**Keypoint coordinate data**
%%

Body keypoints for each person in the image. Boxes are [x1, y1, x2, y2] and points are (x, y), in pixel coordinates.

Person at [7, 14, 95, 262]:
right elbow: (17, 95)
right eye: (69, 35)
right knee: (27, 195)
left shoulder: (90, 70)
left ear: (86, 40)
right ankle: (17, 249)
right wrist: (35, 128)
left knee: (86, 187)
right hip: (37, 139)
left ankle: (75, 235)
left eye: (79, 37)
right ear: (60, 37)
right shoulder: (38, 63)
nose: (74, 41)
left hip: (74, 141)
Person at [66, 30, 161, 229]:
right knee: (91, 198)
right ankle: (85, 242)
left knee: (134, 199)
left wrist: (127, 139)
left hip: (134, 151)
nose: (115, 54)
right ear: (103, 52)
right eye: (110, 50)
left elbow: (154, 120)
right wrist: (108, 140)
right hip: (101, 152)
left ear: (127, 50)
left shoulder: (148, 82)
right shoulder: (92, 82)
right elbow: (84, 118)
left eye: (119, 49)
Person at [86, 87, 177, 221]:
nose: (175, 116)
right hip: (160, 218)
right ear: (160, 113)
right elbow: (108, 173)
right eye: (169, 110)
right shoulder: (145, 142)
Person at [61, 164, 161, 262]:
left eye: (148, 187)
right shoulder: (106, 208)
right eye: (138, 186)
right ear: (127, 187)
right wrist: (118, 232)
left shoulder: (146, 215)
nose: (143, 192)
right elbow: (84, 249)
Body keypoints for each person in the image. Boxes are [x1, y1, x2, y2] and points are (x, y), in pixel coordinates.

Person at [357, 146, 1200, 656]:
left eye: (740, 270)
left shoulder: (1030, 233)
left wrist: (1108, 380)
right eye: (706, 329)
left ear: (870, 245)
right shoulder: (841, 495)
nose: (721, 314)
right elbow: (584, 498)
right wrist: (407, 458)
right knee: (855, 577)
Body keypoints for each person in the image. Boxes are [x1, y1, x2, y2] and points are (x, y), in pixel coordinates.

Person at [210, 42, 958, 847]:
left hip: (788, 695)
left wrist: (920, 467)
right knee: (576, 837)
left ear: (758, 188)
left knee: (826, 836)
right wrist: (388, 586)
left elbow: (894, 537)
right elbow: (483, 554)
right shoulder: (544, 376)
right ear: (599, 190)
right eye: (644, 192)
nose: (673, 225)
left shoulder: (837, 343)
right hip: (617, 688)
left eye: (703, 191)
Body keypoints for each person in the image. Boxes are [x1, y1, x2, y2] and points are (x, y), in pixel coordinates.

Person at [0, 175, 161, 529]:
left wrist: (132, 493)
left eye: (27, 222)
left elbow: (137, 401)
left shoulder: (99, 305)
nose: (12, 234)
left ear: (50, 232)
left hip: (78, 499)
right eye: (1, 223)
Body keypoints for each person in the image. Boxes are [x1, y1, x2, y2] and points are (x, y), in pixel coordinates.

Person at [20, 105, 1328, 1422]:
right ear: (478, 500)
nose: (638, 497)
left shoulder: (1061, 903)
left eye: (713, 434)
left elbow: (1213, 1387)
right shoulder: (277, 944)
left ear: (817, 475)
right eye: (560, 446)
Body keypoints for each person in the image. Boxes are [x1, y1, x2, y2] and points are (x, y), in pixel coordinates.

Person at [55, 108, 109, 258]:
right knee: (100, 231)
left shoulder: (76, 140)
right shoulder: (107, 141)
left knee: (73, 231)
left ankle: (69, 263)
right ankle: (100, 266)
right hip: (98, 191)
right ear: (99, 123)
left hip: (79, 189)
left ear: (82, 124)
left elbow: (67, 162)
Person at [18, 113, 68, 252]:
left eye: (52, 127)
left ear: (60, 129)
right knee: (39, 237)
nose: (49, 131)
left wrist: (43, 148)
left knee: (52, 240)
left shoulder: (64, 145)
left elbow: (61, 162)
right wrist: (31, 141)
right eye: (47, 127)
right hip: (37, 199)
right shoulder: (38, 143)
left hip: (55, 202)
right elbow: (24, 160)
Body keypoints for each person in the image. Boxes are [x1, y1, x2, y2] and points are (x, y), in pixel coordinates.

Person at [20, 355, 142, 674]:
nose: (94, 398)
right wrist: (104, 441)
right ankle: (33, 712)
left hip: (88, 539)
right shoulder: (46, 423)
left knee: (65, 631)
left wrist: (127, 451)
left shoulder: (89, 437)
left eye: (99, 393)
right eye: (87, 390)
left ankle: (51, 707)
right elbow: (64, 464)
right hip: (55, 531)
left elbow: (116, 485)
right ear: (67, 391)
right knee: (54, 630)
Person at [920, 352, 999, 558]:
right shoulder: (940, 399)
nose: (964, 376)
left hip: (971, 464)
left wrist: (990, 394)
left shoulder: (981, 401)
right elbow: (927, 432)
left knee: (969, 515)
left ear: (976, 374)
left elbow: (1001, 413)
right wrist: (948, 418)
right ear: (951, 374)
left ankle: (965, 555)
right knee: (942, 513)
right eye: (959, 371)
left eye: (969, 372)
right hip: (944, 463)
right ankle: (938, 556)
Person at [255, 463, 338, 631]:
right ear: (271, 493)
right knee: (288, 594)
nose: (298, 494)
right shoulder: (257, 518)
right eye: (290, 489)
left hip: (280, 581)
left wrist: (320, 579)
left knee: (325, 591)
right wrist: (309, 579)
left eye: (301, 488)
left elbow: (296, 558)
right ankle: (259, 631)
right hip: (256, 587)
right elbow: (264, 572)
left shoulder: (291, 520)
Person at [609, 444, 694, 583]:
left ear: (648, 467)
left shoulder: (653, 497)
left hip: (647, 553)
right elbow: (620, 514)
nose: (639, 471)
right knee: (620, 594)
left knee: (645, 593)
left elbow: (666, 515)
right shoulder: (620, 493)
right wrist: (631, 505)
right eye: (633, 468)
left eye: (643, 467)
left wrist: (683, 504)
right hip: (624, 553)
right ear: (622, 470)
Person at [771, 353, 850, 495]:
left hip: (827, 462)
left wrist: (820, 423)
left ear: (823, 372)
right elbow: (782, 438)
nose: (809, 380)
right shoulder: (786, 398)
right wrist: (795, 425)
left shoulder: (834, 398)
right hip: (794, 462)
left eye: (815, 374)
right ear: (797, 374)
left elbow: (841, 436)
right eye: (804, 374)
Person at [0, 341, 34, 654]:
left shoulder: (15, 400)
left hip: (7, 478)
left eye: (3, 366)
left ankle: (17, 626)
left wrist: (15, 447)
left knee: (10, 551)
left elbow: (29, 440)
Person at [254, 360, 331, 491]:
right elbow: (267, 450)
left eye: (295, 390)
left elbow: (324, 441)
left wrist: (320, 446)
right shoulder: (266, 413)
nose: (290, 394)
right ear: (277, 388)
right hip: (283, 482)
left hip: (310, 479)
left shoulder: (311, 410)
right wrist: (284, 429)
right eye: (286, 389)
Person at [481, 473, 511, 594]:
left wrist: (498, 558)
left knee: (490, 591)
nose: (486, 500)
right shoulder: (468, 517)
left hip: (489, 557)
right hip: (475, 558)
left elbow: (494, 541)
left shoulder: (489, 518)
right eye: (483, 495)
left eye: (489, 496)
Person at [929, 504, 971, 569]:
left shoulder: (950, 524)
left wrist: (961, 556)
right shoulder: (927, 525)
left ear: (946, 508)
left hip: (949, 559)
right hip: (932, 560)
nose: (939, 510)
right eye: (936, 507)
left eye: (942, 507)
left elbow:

%%

Repeat every line exactly, starting with the first line of the entries, and stop once the line containing "left eye: (79, 37)" has been given.

**Solution to this task**
Body keypoints for each person in the image. Boxes are [x1, y1, x2, y2] and points are (x, y), in pixel coordinates.

Person at [7, 14, 95, 262]:
right elbow: (17, 95)
right eye: (69, 35)
right knee: (27, 195)
left shoulder: (90, 70)
left ear: (86, 40)
right ankle: (17, 249)
right wrist: (35, 128)
left knee: (86, 187)
right hip: (37, 139)
left ankle: (75, 235)
left eye: (79, 37)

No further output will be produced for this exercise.